Exercise description: Update the lines below by replacing every "Bandai Namco" with "Bandai Namco Entertainment" and changing nothing else. Omit the pictures from your answer.

Stored entries
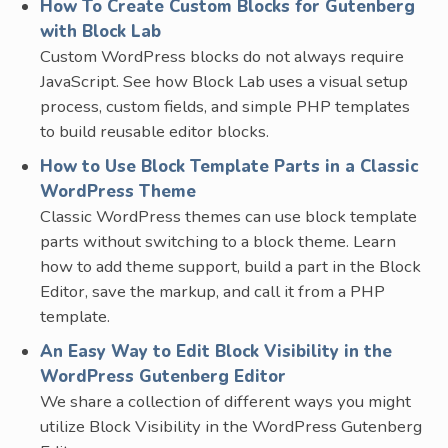
How To Create Custom Blocks for Gutenberg
with Block Lab
Custom WordPress blocks do not always require
JavaScript. See how Block Lab uses a visual setup
process, custom fields, and simple PHP templates
to build reusable editor blocks.
How to Use Block Template Parts in a Classic
WordPress Theme
Classic WordPress themes can use block template
parts without switching to a block theme. Learn
how to add theme support, build a part in the Block
Editor, save the markup, and call it from a PHP
template.
An Easy Way to Edit Block Visibility in the
WordPress Gutenberg Editor
We share a collection of different ways you might
utilize Block Visibility in the WordPress Gutenberg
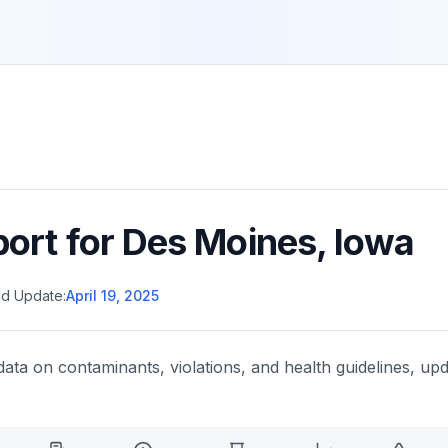
port for
Des Moines
,
Iowa
d Update:
April 19, 2025
data on contaminants, violations, and health guidelines, upd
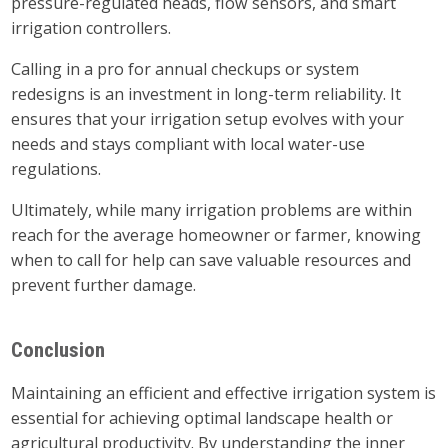
pressure-regulated heads, flow sensors, and smart
irrigation controllers.
Calling in a pro for annual checkups or system
redesigns is an investment in long-term reliability. It
ensures that your irrigation setup evolves with your
needs and stays compliant with local water-use
regulations.
Ultimately, while many irrigation problems are within
reach for the average homeowner or farmer, knowing
when to call for help can save valuable resources and
prevent further damage.
Conclusion
Maintaining an efficient and effective irrigation system is
essential for achieving optimal landscape health or
agricultural productivity. By understanding the inner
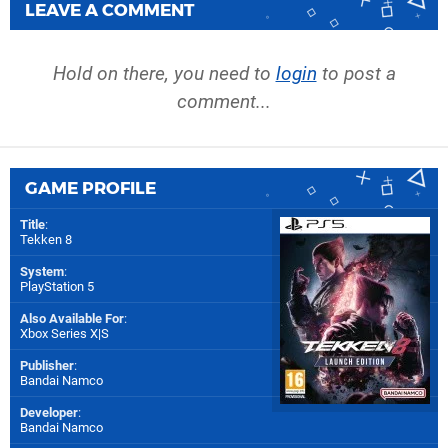
LEAVE A COMMENT
Hold on there, you need to
login
to post a
comment...
GAME PROFILE
Title
:
Tekken 8
System
:
PlayStation 5
Also Available For
:
Xbox Series X|S
Publisher
:
Bandai Namco
Developer
:
Bandai Namco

Exercise solution:
How To Create Custom Blocks for Gutenberg
with Block Lab
Custom WordPress blocks do not always require
JavaScript. See how Block Lab uses a visual setup
process, custom fields, and simple PHP templates
to build reusable editor blocks.
How to Use Block Template Parts in a Classic
WordPress Theme
Classic WordPress themes can use block template
parts without switching to a block theme. Learn
how to add theme support, build a part in the Block
Editor, save the markup, and call it from a PHP
template.
An Easy Way to Edit Block Visibility in the
WordPress Gutenberg Editor
We share a collection of different ways you might
utilize Block Visibility in the WordPress Gutenberg
port for
Des Moines
,
Iowa
d Update:
April 19, 2025
data on contaminants, violations, and health guidelines, upd
pressure-regulated heads, flow sensors, and smart
irrigation controllers.
Calling in a pro for annual checkups or system
redesigns is an investment in long-term reliability. It
ensures that your irrigation setup evolves with your
needs and stays compliant with local water-use
regulations.
Ultimately, while many irrigation problems are within
reach for the average homeowner or farmer, knowing
when to call for help can save valuable resources and
prevent further damage.
Conclusion
Maintaining an efficient and effective irrigation system is
essential for achieving optimal landscape health or
agricultural productivity. By understanding the inner
LEAVE A COMMENT
Hold on there, you need to
login
to post a
comment...
GAME PROFILE
Title
:
Tekken 8
System
:
PlayStation 5
Also Available For
:
Xbox Series X|S
Publisher
:
Bandai Namco Entertainment
Developer
:
Bandai Namco Entertainment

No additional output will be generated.